Although technically retired next year, RICHARD EBERHART '26, Professor of English and Poet-in-Residence, will still be teaching his poetry-writing courses in the fall and spring terms. He joined the Dartmouth faculty in 1956 and in 1968 was named to hold the Class of 1925 Professorship. He had earlier taught at the University of Washington, the University of Connecticut, Wheaton College, and Princeton.
Professor Eberhart brings to his students the experiences of a lifetime of writing poetry. He started writing when he was fifteen and continued in college. After graduating from Dartmouth, he studied in England at Cambridge University, where he received a B.A. in 1929 and an M.A. in 1933. He also studied at the Harvard Graduate School of Arts and Sciences in 1932-33. From then until World War II he served as a Master in English at St. Mark's School, Southborough, Mass. After his wartime service in the Navy, he became associated with the Butcher Polish Company, where he was vice president. During this entire period, he never stopped writing poetry, and at present he is the author of more than a dozen books of poetry and drama. In 1965 the publication of Richard Eberhart: Selected Poems, 1930-1965 brought him the 1966 Pulitzer Prize for Poetry.
In addition, he has received several other awards including the Harriet Monroe Memorial Prize, the Harriet Monroe Memorial Award, the Shelley Memorial Prize, and a grant from the National Institute of Arts and Letters.

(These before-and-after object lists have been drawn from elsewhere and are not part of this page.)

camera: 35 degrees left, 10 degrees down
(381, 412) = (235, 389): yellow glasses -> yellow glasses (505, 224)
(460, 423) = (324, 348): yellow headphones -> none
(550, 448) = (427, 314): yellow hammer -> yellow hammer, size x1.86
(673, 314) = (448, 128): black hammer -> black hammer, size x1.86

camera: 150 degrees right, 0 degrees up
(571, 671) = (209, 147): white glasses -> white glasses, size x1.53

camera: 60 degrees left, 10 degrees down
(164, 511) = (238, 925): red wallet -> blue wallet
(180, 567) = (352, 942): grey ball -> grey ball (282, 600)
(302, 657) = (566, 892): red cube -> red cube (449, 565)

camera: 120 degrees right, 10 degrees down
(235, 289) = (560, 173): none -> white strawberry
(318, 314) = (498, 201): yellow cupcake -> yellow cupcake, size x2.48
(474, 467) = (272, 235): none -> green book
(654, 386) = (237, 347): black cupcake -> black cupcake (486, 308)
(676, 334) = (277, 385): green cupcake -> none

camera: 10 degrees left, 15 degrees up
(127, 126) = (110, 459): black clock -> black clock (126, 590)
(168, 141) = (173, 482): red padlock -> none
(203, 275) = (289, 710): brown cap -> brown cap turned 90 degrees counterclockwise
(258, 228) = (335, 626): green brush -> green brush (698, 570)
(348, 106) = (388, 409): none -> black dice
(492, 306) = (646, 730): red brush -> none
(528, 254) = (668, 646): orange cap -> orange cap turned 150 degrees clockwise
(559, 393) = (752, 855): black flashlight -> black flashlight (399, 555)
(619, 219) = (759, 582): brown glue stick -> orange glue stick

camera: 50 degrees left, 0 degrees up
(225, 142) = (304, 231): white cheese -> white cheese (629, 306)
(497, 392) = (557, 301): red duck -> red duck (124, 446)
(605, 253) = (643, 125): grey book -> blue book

From 1959 to 1961 he was Consultant in Poetry to the Library of Congress, succeeding Robert Frost '96. In 1962 Professor Eberhart was co-winner of the Bollingen Prize from Yale University Library, and in February 1969 he was elected a Fellow of the Academy of American Poets with an award of $5,000, for "distinguished poetic achievement." Dartmouth conferred on him its Honorary Doctor of Letters in 1954, Skidmore in 1966, and the College of Wooster in 1969. One of this year's Dartmouth Bicentennial Events, the Marc Sickel Symposium on Poetry, in January, was staged in his honor.
He sees the academic atmosphere as "hospitable to poetry" and providing "a matrix from which poetry may spring." For the last fourteen years, through his poetry seminars at the College, Richard Eberhart has helped to create an environment in which young poets could develop and at the same time thrived as a poet himself.
J. ALBERT WOOD JR., A.M. '48, has been teaching at Thayer School since 1946 when he joined the faculty as Assistant Professor. He became Professor of Electrical Engineering two years later. Although he has specialized in circuits and systems, a colleague described him as possessing a "broad knowledge of electrical theory, machinery, and communications."
Professor Wood earned his undergraduate degree in electrical engineering at Cornell University in 1928 and went on to receive a Master of Science degree a year later from the University of Rochester. He then returned to Cornell to study for his Ph.D. in electrical engineering which he received in 1935.
He began his teaching career as an instructor at the University of Rochester, 1929-33. In 1935 he went to M.I.T., where he rose to the rank of assistant professor of electrical engineering before leaving for Dartmouth in 1946. During 1942-45 he served as a laboratory supervisor and assistant director of the M.I.T. Radar School.
In recent years at Thayer School he taught courses entitled "Intermediate Circuits" and "Circuits for Electronic Devices," both of which stressed laboratory work. Throughout his time at Dartmouth he has placed primary emphasis on his role as an instructor, for he believes that "teaching is the purpose of colleges."